A further (and at least in part complementary) hypothesis may emphasize that action influence might affect not only the decision but also (and maybe primarily) the object representation. If you can achieve an action goal such as the grasping of an object by using not only your hand but also your foot, this indicates that the goal of this action can be represented in you without being identified just with a given body effector. This has consequences for both action and object representations. The sight of a graspable object may trigger in you a motor representation of the grasping action you can perform on the object, but this action can be represented not just as a hand action where the goal of grasping is achievable for you also by using a foot. This could explain why participants in the experimental group showed some uncertainty in categorizing the presented graspable objects as hand- rather than foot-related objects, making the choice between hand and foot less straightforward after the training session than it was for the participants belonging to the control group.

Although further research is needed, the latter hypothesis seems to be, albeit indirectly, supported by previous studies showing that action processing can be action- rather than effector-specific (Jeannerod et al. 1995; Rizzolatti et al. 1988, 2001; Rochat et al. 2010; Umiltà et al. 2008). More specifically, Helbig et al. (2006) investigated whether action representations facilitate object recognition. They presented participants with two objects affording either congruent or incongruent motor interactions. Results showed superior naming accuracy for object pairs with congruent as compared to incongruent motor interactions. In another study, Kiefer et al. (2011) presented participants with two objects (e.g. tools), which had to be named. The two objects could afford either congruent or incongruent actions. Action congruency between the object pairs affected event-related potentials (ERPs) as early as 100 ms after stimulus onset at fronto-central electrodes. Using source analysis, this ERP effect could be referred to early activation of the motor system.

In the same vein, Costantini et al. (2008) used incidental repetition priming to determine whether observed actions are represented in terms of the effector used to achieve them or in terms of the goal they pursue.
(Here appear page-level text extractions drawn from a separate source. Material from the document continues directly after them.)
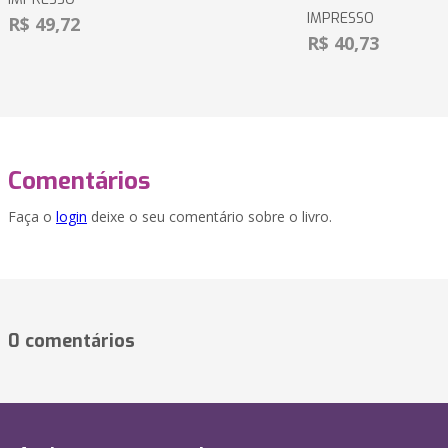
IMPRESSO
R$ 49,72
R$ 40,73
Comentários
Faça o
login
deixe o seu comentário sobre o livro.
0 comentários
Participants were presented with images depicting meaningless or meaningful actions and should press a button only when presented with a meaningful action. Images were classified as depicting a repeated or new action, relative to the previous image in the trial series. Results showed a facilitation effect based on the goal of the observed action (i.e. the grasping) rather than the effector used to achieve it or even the specific object the actor acted upon.

At the neuronal level, Cattaneo et al. (2010) showed, using a transcranial magnetic stimulation (TMS) adaptation paradigm, the recruitment of a fronto-parietal network in the goal-specific action representation. They showed participants with adapting movies of either a hand or foot acting upon an object. Subsequently, they were presented with a test picture representing either the same or a different action performed by either the same effector or a different effector. The task was to judge whether the adapting movie and the test picture were the same. Results showed that performance was deeply impacted by TMS only when the TMS pulses were delivered over the ventral premotor cortex and the inferior parietal lobule. TMS pulses delivered over the superior temporal cortex were ineffective in changing the goal-specific action representation.

In conclusion, the findings of the present paper suggest that action and object representations are so deeply linked to each other that their link cannot be construed just in terms of the effector typically associated with both the action and the object. Acting upon an object is not just a matter of which part of your body you are actually using but also—and perhaps mainly—of which goal your action is directed to. The possibility of achieving this goal using any of several body effectors may affect your representation of the targeted object when you are engaged in categorizing it.